Une atmosphère de changement de tendance s’empare de la France à l’approche du moment de vérité. Ce ne sont pas des données scientifiques et les sondeurs répètent sans cesse que tout dépend de l'attitude des électeurs ce dimanche lors du second tour des élections législatives, qu'ils suivent ou non le mot d'ordre du vote républicain, mais ils commencent à reproduire des symptômes. de cela, la France pourrait éviter Marine Le Pen avec un écart dans le dernier virage. Une dernière projection de la chaîne de télévision BFM donne l'extrême droite vainqueur avec une majorité allant jusqu'à 220 sièges, soit près de 60 de moins que la majorité absolue.
Le front républicain serait à l'œuvre dans de nombreuses circonscriptions du pays, les mouvements de rue pour tenir tête au Regroupement national (RN) et un certain sentiment de quiétude dans certains secteurs contrastent avec l'apparence de nervosité à l'extrême droite.

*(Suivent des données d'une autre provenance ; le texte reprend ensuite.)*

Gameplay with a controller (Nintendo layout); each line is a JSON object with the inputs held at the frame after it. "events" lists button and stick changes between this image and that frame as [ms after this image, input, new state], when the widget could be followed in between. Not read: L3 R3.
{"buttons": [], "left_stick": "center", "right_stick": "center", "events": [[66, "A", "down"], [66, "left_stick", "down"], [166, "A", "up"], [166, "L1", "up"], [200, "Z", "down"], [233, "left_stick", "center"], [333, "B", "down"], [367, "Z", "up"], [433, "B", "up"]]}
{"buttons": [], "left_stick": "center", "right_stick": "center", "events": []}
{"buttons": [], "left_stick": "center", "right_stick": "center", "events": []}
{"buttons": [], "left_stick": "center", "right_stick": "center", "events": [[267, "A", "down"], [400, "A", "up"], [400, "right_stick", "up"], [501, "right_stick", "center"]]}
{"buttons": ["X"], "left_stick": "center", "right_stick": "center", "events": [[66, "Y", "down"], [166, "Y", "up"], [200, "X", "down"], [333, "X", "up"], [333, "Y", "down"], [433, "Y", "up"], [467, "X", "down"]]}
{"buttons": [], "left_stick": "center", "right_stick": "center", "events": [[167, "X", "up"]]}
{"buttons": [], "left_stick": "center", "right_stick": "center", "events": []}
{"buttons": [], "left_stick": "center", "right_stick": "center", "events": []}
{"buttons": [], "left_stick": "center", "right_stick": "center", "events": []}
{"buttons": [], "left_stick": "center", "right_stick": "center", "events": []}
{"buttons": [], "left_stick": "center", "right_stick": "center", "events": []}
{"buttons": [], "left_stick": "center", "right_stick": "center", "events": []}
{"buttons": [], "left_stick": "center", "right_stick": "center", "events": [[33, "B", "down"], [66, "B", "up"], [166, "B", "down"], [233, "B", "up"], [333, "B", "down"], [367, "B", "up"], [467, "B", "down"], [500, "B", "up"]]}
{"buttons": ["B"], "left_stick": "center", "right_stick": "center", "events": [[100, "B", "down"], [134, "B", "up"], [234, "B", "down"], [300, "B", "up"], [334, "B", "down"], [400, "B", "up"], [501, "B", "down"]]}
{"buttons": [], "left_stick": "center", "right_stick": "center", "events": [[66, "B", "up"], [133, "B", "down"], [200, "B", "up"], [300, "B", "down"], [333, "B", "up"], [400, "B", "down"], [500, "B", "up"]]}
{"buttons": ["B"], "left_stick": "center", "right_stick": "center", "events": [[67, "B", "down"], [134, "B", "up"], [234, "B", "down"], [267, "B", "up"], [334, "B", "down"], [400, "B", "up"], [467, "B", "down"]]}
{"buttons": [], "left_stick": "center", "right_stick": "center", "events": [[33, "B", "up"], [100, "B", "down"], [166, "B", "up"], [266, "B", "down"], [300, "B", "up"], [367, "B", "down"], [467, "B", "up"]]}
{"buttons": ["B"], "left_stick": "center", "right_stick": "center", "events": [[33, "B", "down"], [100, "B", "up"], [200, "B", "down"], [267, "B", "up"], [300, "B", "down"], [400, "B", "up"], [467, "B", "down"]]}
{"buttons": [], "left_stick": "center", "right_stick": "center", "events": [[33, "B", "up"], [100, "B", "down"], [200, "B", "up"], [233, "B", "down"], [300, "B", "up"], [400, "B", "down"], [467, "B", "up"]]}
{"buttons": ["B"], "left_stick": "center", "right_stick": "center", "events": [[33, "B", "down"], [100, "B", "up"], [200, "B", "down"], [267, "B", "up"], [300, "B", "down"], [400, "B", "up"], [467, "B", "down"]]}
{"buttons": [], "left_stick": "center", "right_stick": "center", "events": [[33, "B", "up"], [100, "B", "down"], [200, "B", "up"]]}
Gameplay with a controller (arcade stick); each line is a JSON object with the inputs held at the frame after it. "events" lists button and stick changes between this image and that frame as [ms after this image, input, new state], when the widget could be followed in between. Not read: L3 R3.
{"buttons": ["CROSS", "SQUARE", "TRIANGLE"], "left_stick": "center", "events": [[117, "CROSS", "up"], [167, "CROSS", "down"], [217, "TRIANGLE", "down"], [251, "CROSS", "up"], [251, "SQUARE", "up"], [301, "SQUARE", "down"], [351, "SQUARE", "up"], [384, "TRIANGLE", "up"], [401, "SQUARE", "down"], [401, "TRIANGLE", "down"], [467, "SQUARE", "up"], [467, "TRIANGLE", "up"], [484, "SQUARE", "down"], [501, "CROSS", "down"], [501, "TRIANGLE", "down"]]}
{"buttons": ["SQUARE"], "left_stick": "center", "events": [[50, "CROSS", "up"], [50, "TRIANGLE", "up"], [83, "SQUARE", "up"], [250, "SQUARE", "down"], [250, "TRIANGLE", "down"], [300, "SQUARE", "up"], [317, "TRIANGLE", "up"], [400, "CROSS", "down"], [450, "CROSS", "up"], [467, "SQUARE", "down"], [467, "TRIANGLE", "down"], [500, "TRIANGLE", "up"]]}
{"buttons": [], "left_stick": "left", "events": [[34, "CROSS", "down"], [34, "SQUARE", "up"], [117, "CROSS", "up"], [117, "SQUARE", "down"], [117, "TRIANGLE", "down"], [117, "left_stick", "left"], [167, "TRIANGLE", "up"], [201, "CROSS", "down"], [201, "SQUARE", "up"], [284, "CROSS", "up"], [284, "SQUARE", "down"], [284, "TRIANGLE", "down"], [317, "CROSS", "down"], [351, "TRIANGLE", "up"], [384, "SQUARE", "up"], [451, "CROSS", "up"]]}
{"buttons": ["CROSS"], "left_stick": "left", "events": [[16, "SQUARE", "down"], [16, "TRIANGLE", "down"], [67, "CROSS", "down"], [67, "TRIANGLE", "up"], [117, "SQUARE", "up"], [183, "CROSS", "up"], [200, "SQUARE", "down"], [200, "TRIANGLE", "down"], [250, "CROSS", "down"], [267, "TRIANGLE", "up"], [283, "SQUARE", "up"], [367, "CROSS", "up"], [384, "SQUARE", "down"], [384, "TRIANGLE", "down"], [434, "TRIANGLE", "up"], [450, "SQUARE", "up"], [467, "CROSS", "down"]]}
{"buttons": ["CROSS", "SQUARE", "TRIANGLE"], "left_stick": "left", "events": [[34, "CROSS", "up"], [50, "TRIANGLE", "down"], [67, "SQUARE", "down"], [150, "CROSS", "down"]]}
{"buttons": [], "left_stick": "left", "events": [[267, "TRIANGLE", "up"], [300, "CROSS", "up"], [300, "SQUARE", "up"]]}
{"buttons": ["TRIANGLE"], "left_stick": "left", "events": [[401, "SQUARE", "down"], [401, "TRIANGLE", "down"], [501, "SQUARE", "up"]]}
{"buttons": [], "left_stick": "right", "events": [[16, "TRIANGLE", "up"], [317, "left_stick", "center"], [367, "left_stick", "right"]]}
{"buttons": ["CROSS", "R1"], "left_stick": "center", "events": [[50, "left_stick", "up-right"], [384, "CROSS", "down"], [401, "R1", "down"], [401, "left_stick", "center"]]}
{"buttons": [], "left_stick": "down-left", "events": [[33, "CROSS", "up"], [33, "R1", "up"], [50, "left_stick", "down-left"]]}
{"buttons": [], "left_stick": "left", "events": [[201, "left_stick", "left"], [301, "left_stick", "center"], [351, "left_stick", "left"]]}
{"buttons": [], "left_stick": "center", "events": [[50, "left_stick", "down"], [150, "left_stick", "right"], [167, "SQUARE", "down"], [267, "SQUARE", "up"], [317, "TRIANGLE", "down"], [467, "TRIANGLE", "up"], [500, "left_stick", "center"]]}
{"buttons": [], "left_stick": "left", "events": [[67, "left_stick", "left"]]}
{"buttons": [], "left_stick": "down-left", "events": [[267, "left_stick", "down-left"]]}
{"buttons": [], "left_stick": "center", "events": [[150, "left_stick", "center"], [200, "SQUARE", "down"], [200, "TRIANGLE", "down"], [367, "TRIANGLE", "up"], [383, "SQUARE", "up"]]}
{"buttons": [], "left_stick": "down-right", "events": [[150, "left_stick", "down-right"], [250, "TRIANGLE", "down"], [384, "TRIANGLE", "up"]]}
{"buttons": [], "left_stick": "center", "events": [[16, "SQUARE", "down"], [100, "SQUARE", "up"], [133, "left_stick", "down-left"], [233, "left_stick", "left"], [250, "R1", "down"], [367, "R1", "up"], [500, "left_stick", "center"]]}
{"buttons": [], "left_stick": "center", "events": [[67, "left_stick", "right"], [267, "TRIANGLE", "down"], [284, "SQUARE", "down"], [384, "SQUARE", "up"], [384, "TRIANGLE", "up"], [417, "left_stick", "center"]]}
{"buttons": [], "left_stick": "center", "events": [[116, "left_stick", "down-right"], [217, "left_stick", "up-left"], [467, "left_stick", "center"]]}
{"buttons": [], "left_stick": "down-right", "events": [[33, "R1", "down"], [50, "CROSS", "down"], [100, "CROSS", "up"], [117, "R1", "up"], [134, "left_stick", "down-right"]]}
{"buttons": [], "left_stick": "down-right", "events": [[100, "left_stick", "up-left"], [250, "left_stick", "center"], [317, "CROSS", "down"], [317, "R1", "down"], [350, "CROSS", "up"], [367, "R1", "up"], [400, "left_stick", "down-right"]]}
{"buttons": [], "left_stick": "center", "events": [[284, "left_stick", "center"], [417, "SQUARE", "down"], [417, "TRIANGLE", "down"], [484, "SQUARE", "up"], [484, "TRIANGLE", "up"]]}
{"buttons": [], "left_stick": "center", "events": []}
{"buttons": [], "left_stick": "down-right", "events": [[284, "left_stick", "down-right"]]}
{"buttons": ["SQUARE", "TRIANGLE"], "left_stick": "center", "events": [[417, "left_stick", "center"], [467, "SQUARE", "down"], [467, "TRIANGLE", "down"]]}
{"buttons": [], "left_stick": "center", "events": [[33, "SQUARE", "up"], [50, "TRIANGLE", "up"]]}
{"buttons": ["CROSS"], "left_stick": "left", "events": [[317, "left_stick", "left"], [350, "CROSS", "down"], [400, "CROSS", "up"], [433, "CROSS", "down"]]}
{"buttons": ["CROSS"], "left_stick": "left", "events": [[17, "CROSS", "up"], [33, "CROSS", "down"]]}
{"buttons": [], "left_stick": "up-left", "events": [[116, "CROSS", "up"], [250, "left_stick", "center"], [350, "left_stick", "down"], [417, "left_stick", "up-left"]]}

Mercredi soir, chose rare et insolite, le jeune dauphin de Le Pen, Jordan Bardella, a semblé bouleversé à la télévision BFM lorsque les intervieweurs l'ont classé comme « mouton noir » sur les listes du RN. Un candidat au passé antisémite, beaucoup d'autres anti-vaccins et même un, Ludivine Daoudi, candidate pour Caen, qui a dû se désister après la publication d'une photographie d'elle portant une casquette nazie. « Quatre ou cinq erreurs de casting », s'est justifié Bardella, mais l'ambiance n'est plus aussi favorable qu'elle l'était en début de semaine. Jour après jour, la photographie de cette campagne frénétique change. En partie parce qu'il existe des contre-pouvoirs, comme la presse, qui font leur travail ces jours-ci : enquêter sur le passé de certains candidats des listes d'extrême droite qui posent désormais problème à Le Pen et Bardella.
L’autre facteur, non moins important, est l’état d’esprit face à ce que beaucoup pensaient ne plus fonctionner : le front républicain. Quatre jeunes visages le dirigent et le renouvellent, mais sans repartir de zéro, c'est-à-dire en prenant le relais dans leurs formations politiques pour les redynamiser et s'unir dans ce qui semble compliqué : évoquer une coalition XXL alternative à Le Pen. Il s'agit sûrement d'une utopie qui semble irréalisable lundi prochain, mais qui a éveillé un certain espoir chez un électeur frustré qui semblait déjà condamné à accepter que Le Pen, désormais, allait arriver au pouvoir en France.
La révélation star de la campagne de ce front républicain est sans aucun doute Marine Tondelier, le nouveau leader environnemental. Il a les qualifications pour l’être. Il vient d'Hénin-Beaumont, qui fut pendant tant d'années le fief de Le Pen dans le nord de la France et son soi-disant laboratoire. Il connaît la stratégie du RN sur le terrain et sait entrer au corps à corps avec les dirigeants de l'extrême droite, en plus d'être un visage du renouveau dans une gauche souvent condamnée à suivre les traces de la gauche radicale. . Jean-Luc Mélenchon.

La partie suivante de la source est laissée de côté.